Es wird auch diskutiert, das Kosovo als „sicheren Herkunftsstaat“ einzustufen. Zuletzt war eine solche Einstufung für Bosnien-Herzegowina, Mazedonien und Serbien vorgenommen worden. Seit November vergangenen Jahres werden Asylanträge von Angehörigen dieser Staaten als „offensichtlich unbegründet“ in Schnellverfahren abgelehnt. Anschließend muss die Ausreise innerhalb einer Woche erfolgen. Für das Kosovo forderte bereits Sachsens Innenminister Markus Ulbig (CDU) eine solche Einstufung.

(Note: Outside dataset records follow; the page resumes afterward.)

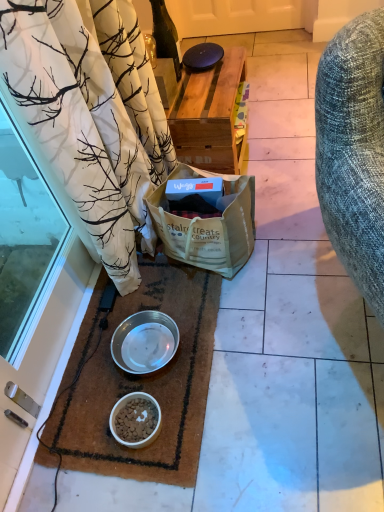
Question: From a real-world perspective, is white matte bowl at lower center, which is the 2th bowl from top to bottom, located beneath brown woven mat at lower left?

Choices:
 (A) yes
 (B) no

Answer: (B)

Question: From the image's perspective, is white matte bowl at lower center, which is the 2th bowl from top to bottom, on brown woven mat at lower left?

Choices:
 (A) yes
 (B) no

Answer: (B)

Question: Could brown woven mat at lower left be considered to be inside white matte bowl at lower center, placed as the first bowl when sorted from bottom to top?

Choices:
 (A) yes
 (B) no

Answer: (B)

Question: Is white matte bowl at lower center, placed as the first bowl when sorted from bottom to top, oriented towards brown woven mat at lower left?

Choices:
 (A) no
 (B) yes

Answer: (A)

Question: Considering the relative sizes of white matte bowl at lower center, placed as the first bowl when sorted from bottom to top, and brown woven mat at lower left in the image provided, is white matte bowl at lower center, placed as the first bowl when sorted from bottom to top, thinner than brown woven mat at lower left?

Choices:
 (A) yes
 (B) no

Answer: (A)

Question: Can you confirm if white matte bowl at lower center, placed as the first bowl when sorted from bottom to top, is positioned to the right of brown woven mat at lower left?

Choices:
 (A) yes
 (B) no

Answer: (A)

Question: Considering the relative positions of white matte bowl at lower center, placed as the first bowl when sorted from bottom to top, and transparent glass door at lower left in the image provided, is white matte bowl at lower center, placed as the first bowl when sorted from bottom to top, behind transparent glass door at lower left?

Choices:
 (A) yes
 (B) no

Answer: (A)

Question: From the image's perspective, does white matte bowl at lower center, placed as the first bowl when sorted from bottom to top, appear higher than transparent glass door at lower left?

Choices:
 (A) yes
 (B) no

Answer: (B)

Question: Can you confirm if white matte bowl at lower center, placed as the first bowl when sorted from bottom to top, is positioned to the left of transparent glass door at lower left?

Choices:
 (A) yes
 (B) no

Answer: (B)

Question: Does white matte bowl at lower center, placed as the first bowl when sorted from bottom to top, have a greater width compared to transparent glass door at lower left?

Choices:
 (A) yes
 (B) no

Answer: (A)

Question: Is transparent glass door at lower left at the back of white matte bowl at lower center, placed as the first bowl when sorted from bottom to top?

Choices:
 (A) no
 (B) yes

Answer: (B)

Question: From a real-world perspective, is white matte bowl at lower center, which is the 2th bowl from top to bottom, on transparent glass door at lower left?

Choices:
 (A) yes
 (B) no

Answer: (B)

Question: Can you confirm if black glossy tile at center is wider than white matte bowl at lower center, placed as the first bowl when sorted from bottom to top?

Choices:
 (A) yes
 (B) no

Answer: (A)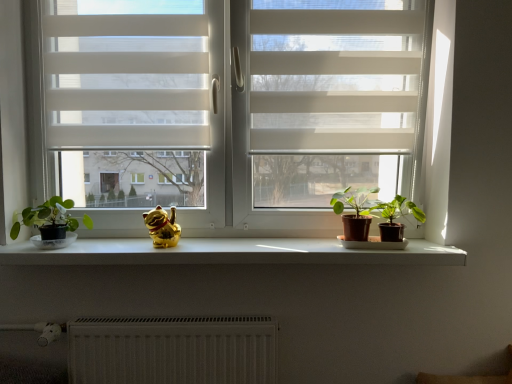
Question: From their relative heights in the image, would you say white matte window at center is taller or shorter than green matte plant at center, which is counted as the second houseplant, starting from the left?

Choices:
 (A) short
 (B) tall

Answer: (B)

Question: Considering the relative positions of white matte window at center and green matte plant at center, placed as the 2th houseplant when sorted from right to left, in the image provided, is white matte window at center to the left or to the right of green matte plant at center, placed as the 2th houseplant when sorted from right to left,?

Choices:
 (A) left
 (B) right

Answer: (A)

Question: Considering the real-world distances, which object is farthest from the white matte screen door at upper center?

Choices:
 (A) green matte houseplant at right, the third houseplant when ordered from left to right
 (B) white textured radiator at lower center
 (C) white smooth window sill at center
 (D) white matte window at center
 (E) green matte plant at center, placed as the 2th houseplant when sorted from right to left

Answer: (B)

Question: Which object is positioned closest to the green matte plant at left, the first houseplant viewed from the left?

Choices:
 (A) white smooth window sill at center
 (B) white matte window at center
 (C) gold shiny cat at center
 (D) white matte screen door at upper center
 (E) white sheer blinds at upper left

Answer: (A)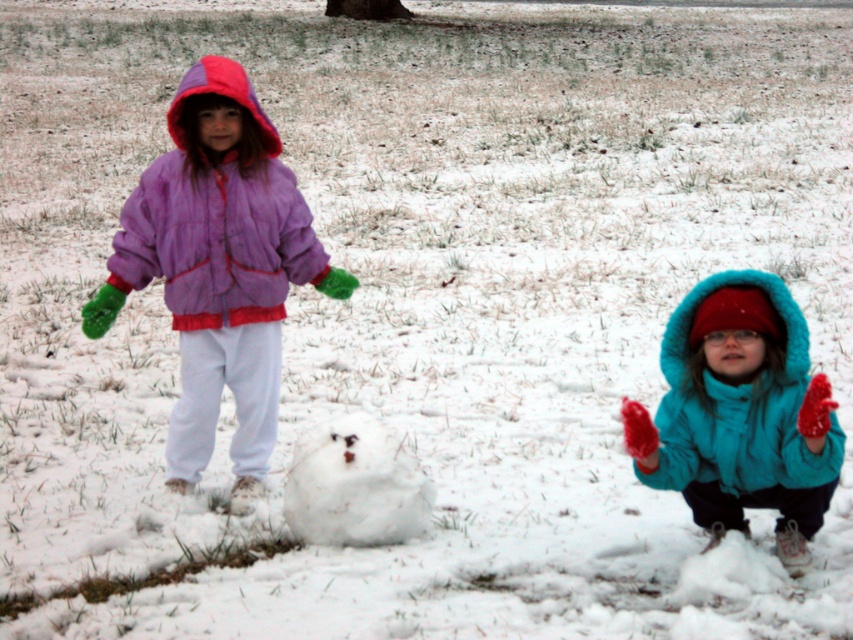
Question: Considering the real-world distances, which object is closest to the purple fleece jacket at upper left?

Choices:
 (A) matte purple jacket at left
 (B) turquoise fleece jacket at lower right
 (C) white fluffy snowman at center

Answer: (A)

Question: Based on their relative distances, which object is farther from the matte purple jacket at left?

Choices:
 (A) white fluffy snowman at center
 (B) purple fleece jacket at upper left

Answer: (A)

Question: Does matte purple jacket at left appear under purple fleece jacket at upper left?

Choices:
 (A) no
 (B) yes

Answer: (B)

Question: Is matte purple jacket at left bigger than turquoise fleece jacket at lower right?

Choices:
 (A) no
 (B) yes

Answer: (B)

Question: Among these objects, which one is nearest to the camera?

Choices:
 (A) matte purple jacket at left
 (B) purple fleece jacket at upper left
 (C) white fluffy snowman at center
 (D) turquoise fleece jacket at lower right

Answer: (D)

Question: Does matte purple jacket at left appear on the right side of white fluffy snowman at center?

Choices:
 (A) no
 (B) yes

Answer: (A)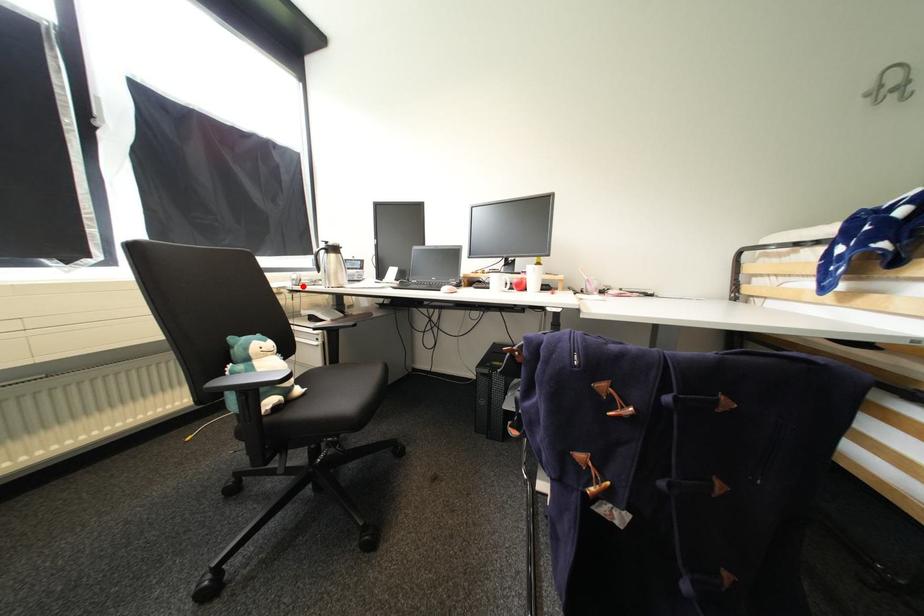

Auch der baden-württembergische Ministerpräsident Winfried Kretschmann (Grüne) sprach sich in der Süddeutschen Zeitung in zynischer Weise gegen Asyl für Kosovaren aus. „Wir haben ein Asylrecht, das für politisch Verfolgte gedacht ist. Zurzeit läuft die massenhafte Zuwanderung der Menschen aus Kosovo darüber – das kann aber nicht funktionieren, sie sind nicht politisch verfolgt. Das überfordert und gefährdet das Asylrecht.“
In Österreich hat Innenministerin Johanna Mikl-Leitner (ÖVP) stellvertretend für die Regierung von Sozialdemokraten und Konservativen eine regelrechte Kampagne gegen die Flüchtlinge losgetreten. Sie bezeichnete es als ihre „Mission“, den Ansturm von Flüchtlingen aus dem Kosovo zu unterbinden. Dazu ließ sie im Kosovo selbst massenhaft Aufrufe verteilen, die unmissverständlich deutlich machen, dass Flüchtlinge in Österreich unerwünscht sind und möglicherweise mit Strafen belegt werden.
Im Text heißt es: „Schlepper lügen. Bei wirtschaftlichen Gründen gibt es kein Asyl in Österreich.“ Bei Verstößen gegen das EU-Einreiseverbot wird ein Bußgeld bis zu 7500 Euro angedroht.